QUOTED PASSAGE:
Racer X - Second Heat (1987, Netherlands) 12" Vinyl LP Album

- The neon-marquee shred classic that turned guitar geeks into speed junkies

Album Front cover Photo of Racer X - Second Heat (1987, Netherlands)12" Vinyl LP Album https://vinyl-records.nl/

Dusk street scene with a glowing theater marquee: neon “RACER X” sign above, “SECOND HEAT” blazing on the lightbox, and cheeky XXX panels down the left like a film strip. Purple-orange sky, empty sidewalks, pure after-hours mood.

Racer X kicked the 80s shred boom up a gear with "Second Heat" (1987), a fan-favorite landmark in the Shrapnel Records speed/neo-classical metal wave: not a chart darling, but absolutely scene-defining for anyone who thinks guitars should throw sparks, not “vibes.” It sounds chrome-bright and razor-tight, drums snapping like a whip while the twin guitars slice and shimmer in the same breath. Dive into "Scarified" for the white-knuckle sprint, "Sacrifice" for the bite, and "Motor Man" when you want pure octane with a grin. Produced by Steve Fontano with Mike Varney backing the madness, it still hits hard on the Dutch 12-inch vinyl LP.

Racer X "Second Heat" (1987): Shred Metal With Grease Under Its Nails

Album Description:

"Second Heat" hit in early 1987 like a sports car doing 200 through a quiet neighborhood: loud, fast, and impossible to ignore. This is heavy metal, sure, but it is also Shrapnel-era speed and shred with no interest in being polite. I drop the needle and the room immediately turns into a guitar clinic with a bar fight going on in the back.

Musical Exploration and Genre

The magic is the twin-guitar attack: riffs that bite, harmonies that lock, and solos that sprint until the tape starts sweating. Tracks like "Scarified", "Sacrifice" and "Motor Man" are pure adrenaline engineering; even when the band slows down, it is only to reload. Racer X sit in that sweet spot where melody still matters, but velocity is the headline.

Covers, Curiosities, and Raised Eyebrows

The eyebrow-raiser is "Heart of a Lion": a Judas Priest cast-off from the "Turbo" era, written by K.K. Downing, Glenn Tipton, and Rob Halford. Racer X were the first to put it out officially, and they treat it like a borrowed muscle car they have no intention of returning in one piece. Then there is David Bowie's "Moonage Daydream" — not subtle, not shy, and absolutely used as a launch ramp for more fretboard fireworks.

Quiz items based on charts:

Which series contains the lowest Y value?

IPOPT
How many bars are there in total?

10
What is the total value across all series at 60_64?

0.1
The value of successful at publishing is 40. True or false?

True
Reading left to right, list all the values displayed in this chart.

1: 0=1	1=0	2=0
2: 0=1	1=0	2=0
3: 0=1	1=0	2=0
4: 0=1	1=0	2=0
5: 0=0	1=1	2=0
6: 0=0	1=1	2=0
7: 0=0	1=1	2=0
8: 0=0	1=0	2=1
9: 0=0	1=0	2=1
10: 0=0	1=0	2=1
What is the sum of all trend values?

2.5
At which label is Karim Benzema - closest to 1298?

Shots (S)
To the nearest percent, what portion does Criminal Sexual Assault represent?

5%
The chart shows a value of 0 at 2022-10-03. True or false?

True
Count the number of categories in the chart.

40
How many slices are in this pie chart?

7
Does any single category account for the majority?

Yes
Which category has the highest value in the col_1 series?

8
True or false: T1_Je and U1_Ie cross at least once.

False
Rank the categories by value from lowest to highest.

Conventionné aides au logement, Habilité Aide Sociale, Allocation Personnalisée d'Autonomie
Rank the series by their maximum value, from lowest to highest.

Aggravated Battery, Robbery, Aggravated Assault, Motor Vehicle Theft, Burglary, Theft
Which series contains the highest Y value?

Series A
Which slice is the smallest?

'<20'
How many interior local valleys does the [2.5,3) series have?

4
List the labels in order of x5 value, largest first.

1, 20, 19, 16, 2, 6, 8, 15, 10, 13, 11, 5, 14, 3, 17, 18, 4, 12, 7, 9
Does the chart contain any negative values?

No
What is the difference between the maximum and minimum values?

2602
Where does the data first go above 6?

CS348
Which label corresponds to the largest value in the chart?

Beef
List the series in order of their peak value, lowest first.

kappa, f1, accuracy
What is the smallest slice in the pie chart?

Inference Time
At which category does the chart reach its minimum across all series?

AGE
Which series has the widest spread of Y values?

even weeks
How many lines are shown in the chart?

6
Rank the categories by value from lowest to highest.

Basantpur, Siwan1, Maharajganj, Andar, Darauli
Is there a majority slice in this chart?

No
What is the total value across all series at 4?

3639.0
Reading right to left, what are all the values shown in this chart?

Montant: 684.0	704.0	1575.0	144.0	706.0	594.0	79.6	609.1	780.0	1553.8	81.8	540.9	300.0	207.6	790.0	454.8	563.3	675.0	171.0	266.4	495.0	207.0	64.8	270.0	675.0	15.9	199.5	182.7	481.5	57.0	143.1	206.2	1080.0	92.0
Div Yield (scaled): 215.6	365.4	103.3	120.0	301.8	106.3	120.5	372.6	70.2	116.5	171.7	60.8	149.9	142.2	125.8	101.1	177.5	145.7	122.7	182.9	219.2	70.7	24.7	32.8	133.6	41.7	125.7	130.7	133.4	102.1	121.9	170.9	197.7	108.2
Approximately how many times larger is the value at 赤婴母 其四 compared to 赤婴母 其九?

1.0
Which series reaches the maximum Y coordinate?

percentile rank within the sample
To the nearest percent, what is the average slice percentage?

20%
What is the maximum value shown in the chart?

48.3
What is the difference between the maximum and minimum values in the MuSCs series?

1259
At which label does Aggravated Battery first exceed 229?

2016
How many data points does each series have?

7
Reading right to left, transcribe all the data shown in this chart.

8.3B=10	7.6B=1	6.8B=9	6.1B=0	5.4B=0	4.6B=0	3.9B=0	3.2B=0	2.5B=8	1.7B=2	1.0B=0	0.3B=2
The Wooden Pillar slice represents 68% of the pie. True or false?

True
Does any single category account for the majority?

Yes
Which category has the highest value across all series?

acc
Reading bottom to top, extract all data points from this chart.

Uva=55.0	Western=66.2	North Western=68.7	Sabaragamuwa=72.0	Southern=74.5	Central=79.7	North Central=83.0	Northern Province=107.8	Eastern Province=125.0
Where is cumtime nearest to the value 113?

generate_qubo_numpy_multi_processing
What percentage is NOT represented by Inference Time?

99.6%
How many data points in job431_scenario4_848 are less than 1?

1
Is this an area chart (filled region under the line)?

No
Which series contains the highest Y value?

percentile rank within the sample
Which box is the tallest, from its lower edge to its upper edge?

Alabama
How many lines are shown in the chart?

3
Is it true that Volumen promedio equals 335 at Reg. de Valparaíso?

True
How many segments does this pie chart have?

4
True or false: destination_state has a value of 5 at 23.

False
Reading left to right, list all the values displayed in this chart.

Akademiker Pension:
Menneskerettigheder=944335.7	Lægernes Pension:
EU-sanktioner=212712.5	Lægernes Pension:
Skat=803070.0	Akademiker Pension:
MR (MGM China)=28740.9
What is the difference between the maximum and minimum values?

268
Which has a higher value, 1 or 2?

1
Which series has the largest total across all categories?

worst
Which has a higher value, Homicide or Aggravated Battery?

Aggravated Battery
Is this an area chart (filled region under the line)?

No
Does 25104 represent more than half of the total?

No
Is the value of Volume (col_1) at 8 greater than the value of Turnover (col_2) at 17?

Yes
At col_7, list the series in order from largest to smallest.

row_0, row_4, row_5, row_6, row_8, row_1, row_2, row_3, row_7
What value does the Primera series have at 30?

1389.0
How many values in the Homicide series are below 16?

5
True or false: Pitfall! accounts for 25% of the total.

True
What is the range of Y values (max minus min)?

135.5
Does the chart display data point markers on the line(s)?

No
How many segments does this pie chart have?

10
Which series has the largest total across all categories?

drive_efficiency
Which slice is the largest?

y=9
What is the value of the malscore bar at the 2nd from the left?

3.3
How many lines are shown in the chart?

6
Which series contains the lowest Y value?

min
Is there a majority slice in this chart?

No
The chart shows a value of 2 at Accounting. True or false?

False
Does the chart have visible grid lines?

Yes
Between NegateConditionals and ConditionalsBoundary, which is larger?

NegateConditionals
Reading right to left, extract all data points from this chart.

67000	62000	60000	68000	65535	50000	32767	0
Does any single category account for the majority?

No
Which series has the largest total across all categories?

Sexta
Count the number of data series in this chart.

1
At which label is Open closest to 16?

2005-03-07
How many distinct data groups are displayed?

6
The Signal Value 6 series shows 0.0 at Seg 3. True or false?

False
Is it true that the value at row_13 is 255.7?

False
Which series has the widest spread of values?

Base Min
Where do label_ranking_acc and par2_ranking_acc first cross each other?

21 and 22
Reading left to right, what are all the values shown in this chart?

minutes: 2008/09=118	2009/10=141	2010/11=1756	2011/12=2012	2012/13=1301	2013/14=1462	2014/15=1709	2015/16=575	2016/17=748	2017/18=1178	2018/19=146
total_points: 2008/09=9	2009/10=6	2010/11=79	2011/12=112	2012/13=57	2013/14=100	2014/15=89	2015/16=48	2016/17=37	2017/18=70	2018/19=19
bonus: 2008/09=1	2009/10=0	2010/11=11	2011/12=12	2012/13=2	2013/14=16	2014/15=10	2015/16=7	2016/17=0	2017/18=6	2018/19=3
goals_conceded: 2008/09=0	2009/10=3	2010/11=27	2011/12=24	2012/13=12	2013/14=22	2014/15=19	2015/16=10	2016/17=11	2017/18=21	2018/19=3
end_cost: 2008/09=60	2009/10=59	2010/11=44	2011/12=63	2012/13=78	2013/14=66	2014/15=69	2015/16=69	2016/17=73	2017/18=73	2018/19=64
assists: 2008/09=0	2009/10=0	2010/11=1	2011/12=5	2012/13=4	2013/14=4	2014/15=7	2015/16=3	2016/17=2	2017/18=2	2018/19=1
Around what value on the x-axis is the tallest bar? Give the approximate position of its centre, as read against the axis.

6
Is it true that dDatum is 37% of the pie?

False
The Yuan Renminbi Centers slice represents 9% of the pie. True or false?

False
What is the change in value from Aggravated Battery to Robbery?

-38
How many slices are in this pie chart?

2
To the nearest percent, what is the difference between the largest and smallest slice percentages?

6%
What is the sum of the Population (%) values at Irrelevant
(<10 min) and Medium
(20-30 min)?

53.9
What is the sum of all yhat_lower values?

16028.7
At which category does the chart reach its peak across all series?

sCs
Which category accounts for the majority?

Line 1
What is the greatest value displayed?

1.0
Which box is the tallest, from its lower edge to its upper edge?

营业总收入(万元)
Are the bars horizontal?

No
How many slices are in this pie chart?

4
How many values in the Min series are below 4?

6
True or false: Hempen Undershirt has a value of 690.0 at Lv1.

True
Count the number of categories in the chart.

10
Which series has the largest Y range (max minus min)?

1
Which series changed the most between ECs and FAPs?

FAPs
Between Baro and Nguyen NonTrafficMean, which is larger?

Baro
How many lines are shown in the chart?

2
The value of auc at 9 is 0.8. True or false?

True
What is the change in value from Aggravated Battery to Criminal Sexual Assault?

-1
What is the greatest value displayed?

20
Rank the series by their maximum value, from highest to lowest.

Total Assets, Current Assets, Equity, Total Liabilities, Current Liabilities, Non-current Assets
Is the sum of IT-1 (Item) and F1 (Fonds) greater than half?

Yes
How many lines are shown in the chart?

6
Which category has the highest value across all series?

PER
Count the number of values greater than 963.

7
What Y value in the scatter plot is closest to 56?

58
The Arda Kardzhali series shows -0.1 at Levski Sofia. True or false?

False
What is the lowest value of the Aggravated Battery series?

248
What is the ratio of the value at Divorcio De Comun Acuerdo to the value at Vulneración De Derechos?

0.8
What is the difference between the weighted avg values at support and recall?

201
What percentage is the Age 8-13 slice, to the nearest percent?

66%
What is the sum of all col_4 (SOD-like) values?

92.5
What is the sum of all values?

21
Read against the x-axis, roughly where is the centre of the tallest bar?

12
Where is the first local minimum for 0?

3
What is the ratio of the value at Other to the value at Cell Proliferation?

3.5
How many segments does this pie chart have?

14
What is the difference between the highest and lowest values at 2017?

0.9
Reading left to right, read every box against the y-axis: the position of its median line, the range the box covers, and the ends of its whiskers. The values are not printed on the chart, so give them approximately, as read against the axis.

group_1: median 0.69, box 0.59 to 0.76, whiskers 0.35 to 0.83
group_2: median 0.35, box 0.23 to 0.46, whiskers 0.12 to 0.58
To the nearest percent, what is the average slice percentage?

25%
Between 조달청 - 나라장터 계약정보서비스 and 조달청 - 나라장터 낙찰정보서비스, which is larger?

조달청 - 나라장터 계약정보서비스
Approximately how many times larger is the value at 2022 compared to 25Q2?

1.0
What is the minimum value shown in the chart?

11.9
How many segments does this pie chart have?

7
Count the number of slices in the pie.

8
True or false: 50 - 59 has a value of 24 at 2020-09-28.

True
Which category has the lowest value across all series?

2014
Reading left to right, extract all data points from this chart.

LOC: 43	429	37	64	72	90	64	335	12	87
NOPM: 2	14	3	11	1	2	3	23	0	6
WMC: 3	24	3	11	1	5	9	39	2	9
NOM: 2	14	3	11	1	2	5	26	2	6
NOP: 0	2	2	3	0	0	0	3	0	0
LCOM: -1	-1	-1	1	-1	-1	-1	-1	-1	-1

TASK DETAILS: Reproduce word for word the part of the Racer X album review that opens with the words containing "Album Front cover" and closes with "pure after-hours mood.".

OUTPUT BELOW:
Album Front cover Photo of Racer X - Second Heat (1987, Netherlands)12" Vinyl LP Album https://vinyl-records.nl/

Dusk street scene with a glowing theater marquee: neon “RACER X” sign above, “SECOND HEAT” blazing on the lightbox, and cheeky XXX panels down the left like a film strip. Purple-orange sky, empty sidewalks, pure after-hours mood.